_Directions for this task_. Restate word for word the lines below from the one that has "ID-24, due: Jul 23 -> Jul 25" through the one that has "谈谈ES6语法（汇总中篇）, owner: 陈 -> 林", keeping both and dropping all pictures.

_Information shown_.

.....

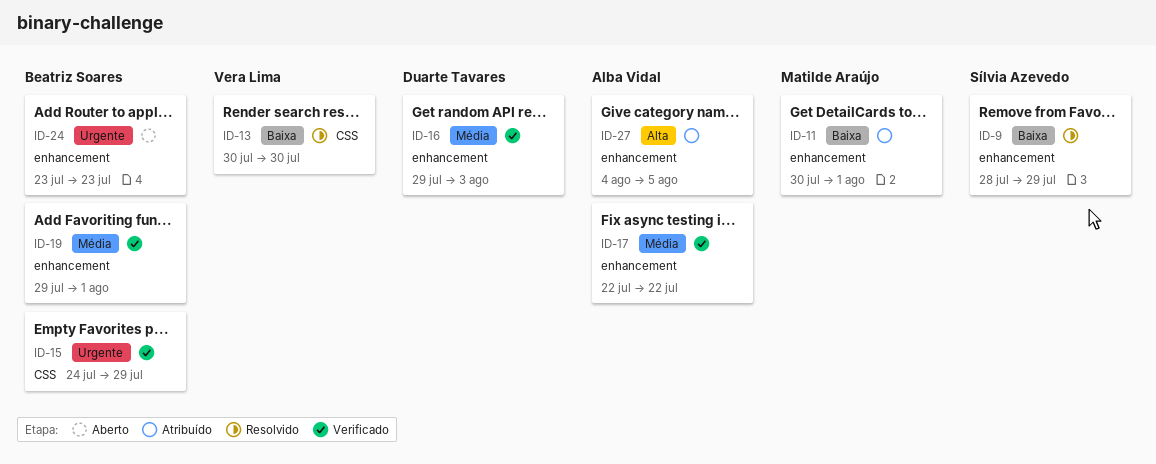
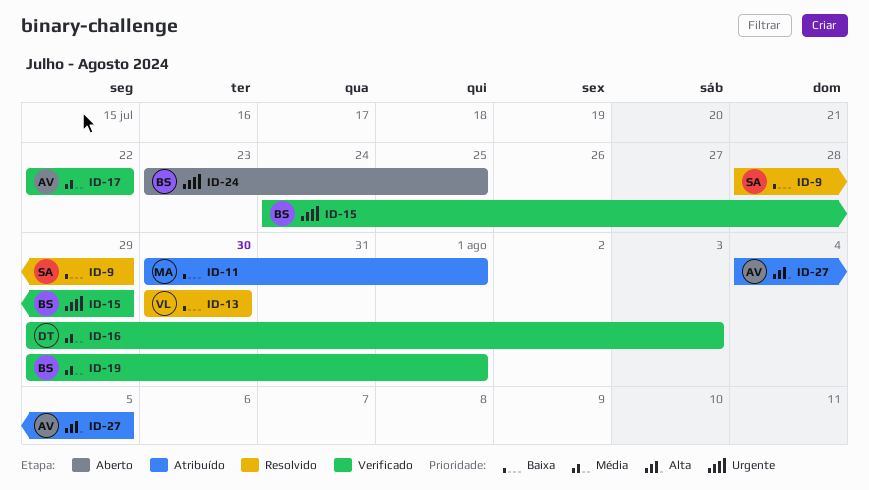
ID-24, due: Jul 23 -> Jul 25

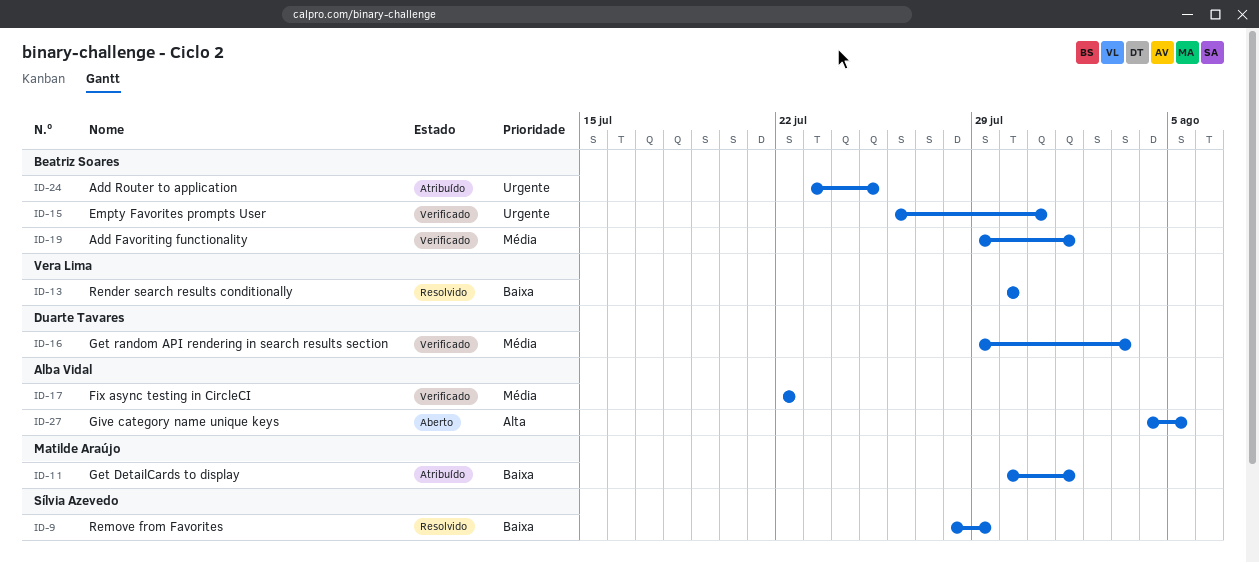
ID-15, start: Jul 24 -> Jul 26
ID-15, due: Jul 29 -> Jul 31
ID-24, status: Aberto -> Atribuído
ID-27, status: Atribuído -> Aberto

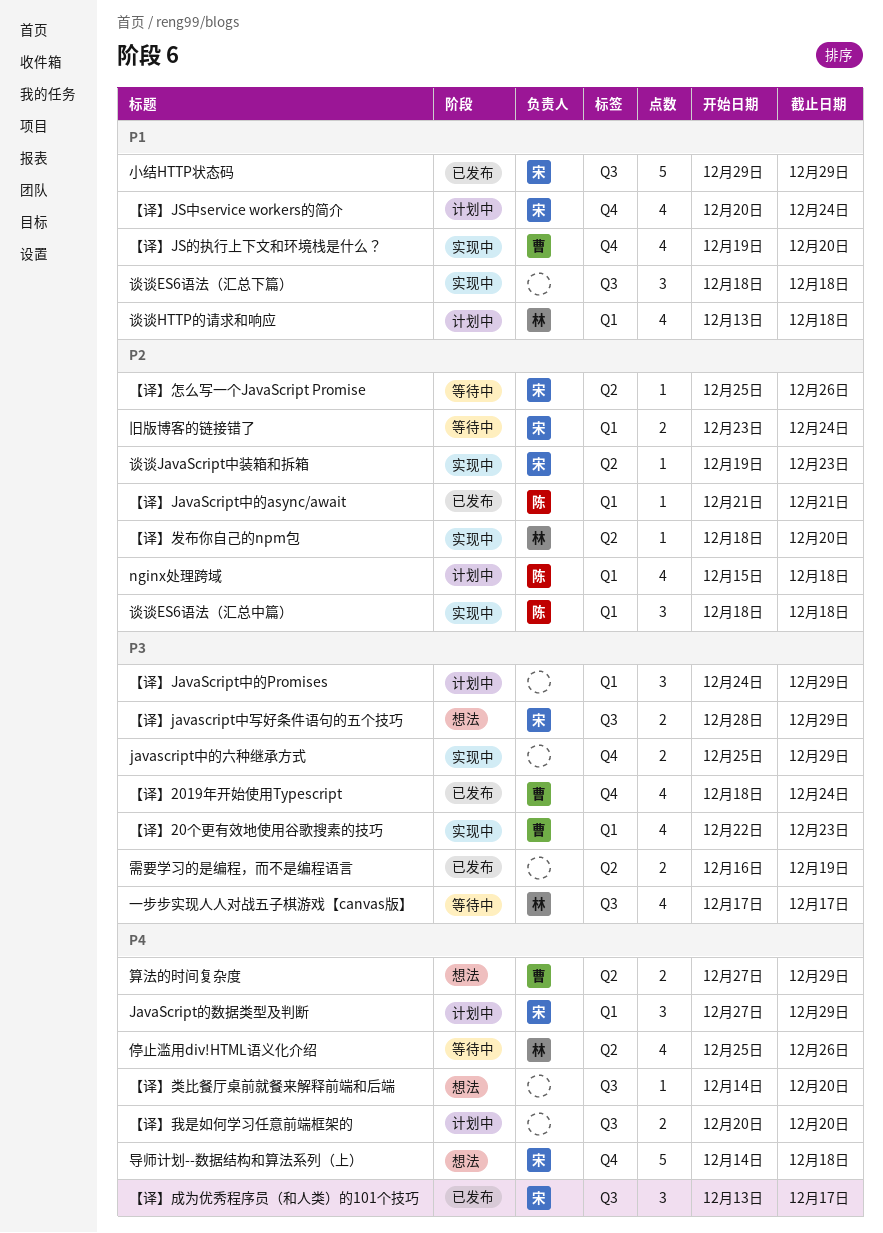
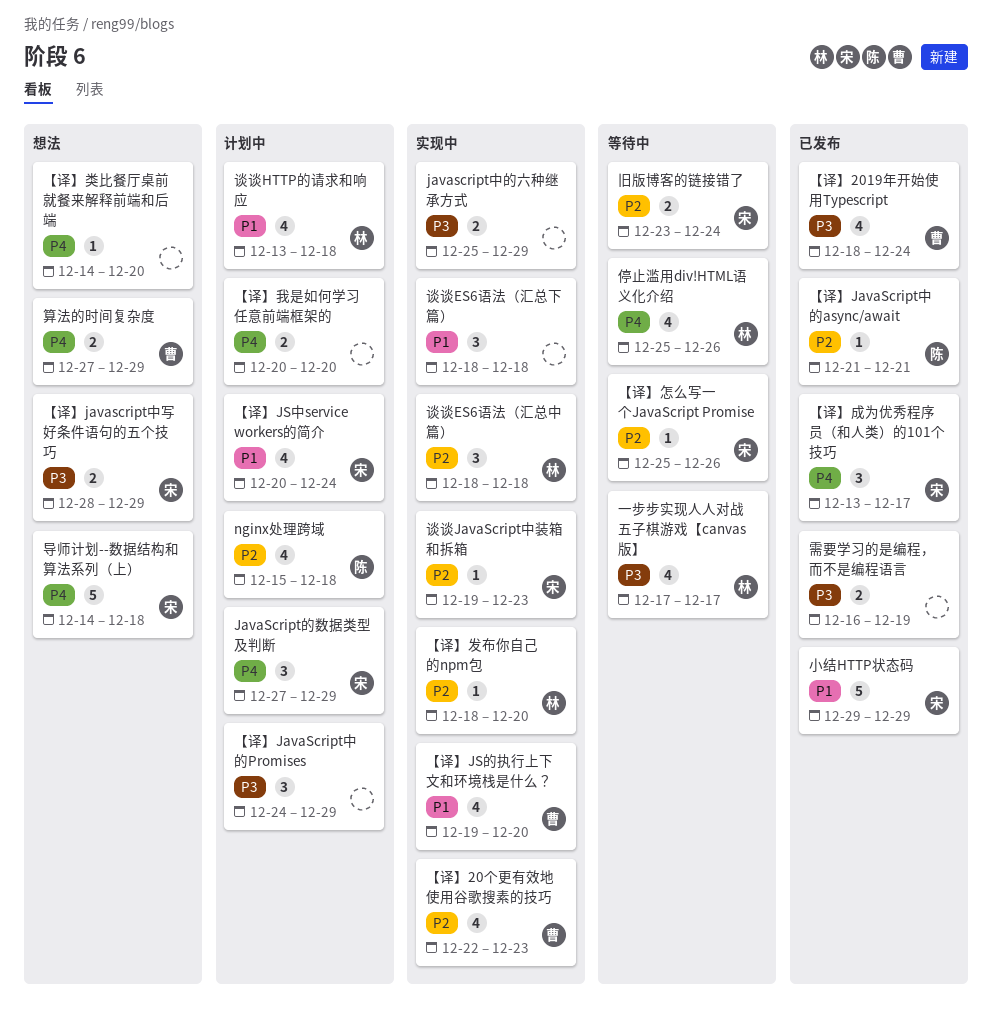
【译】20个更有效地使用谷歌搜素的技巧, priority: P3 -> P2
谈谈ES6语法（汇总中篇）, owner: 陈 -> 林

.....

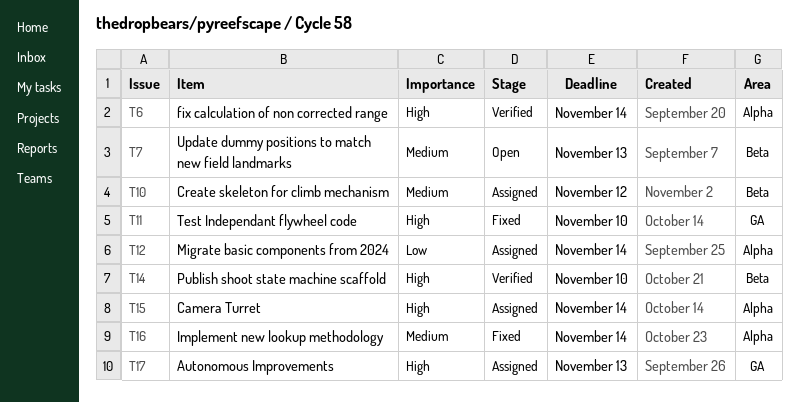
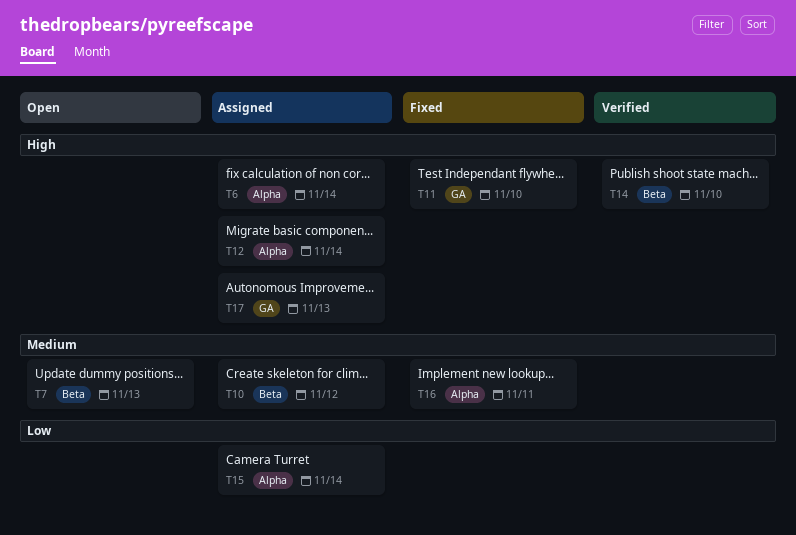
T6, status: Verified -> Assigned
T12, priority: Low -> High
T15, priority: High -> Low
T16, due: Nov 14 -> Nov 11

.....

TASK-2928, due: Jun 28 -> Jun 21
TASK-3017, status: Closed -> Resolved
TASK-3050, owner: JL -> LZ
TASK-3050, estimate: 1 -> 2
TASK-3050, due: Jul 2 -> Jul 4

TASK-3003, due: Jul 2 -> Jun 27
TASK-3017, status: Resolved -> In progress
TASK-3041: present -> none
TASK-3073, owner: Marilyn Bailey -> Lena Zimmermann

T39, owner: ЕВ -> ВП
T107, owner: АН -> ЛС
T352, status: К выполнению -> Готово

.....

_Solution for this task_.
ID-24, due: Jul 23 -> Jul 25

ID-15, start: Jul 24 -> Jul 26
ID-15, due: Jul 29 -> Jul 31
ID-24, status: Aberto -> Atribuído
ID-27, status: Atribuído -> Aberto

【译】20个更有效地使用谷歌搜素的技巧, priority: P3 -> P2
谈谈ES6语法（汇总中篇）, owner: 陈 -> 林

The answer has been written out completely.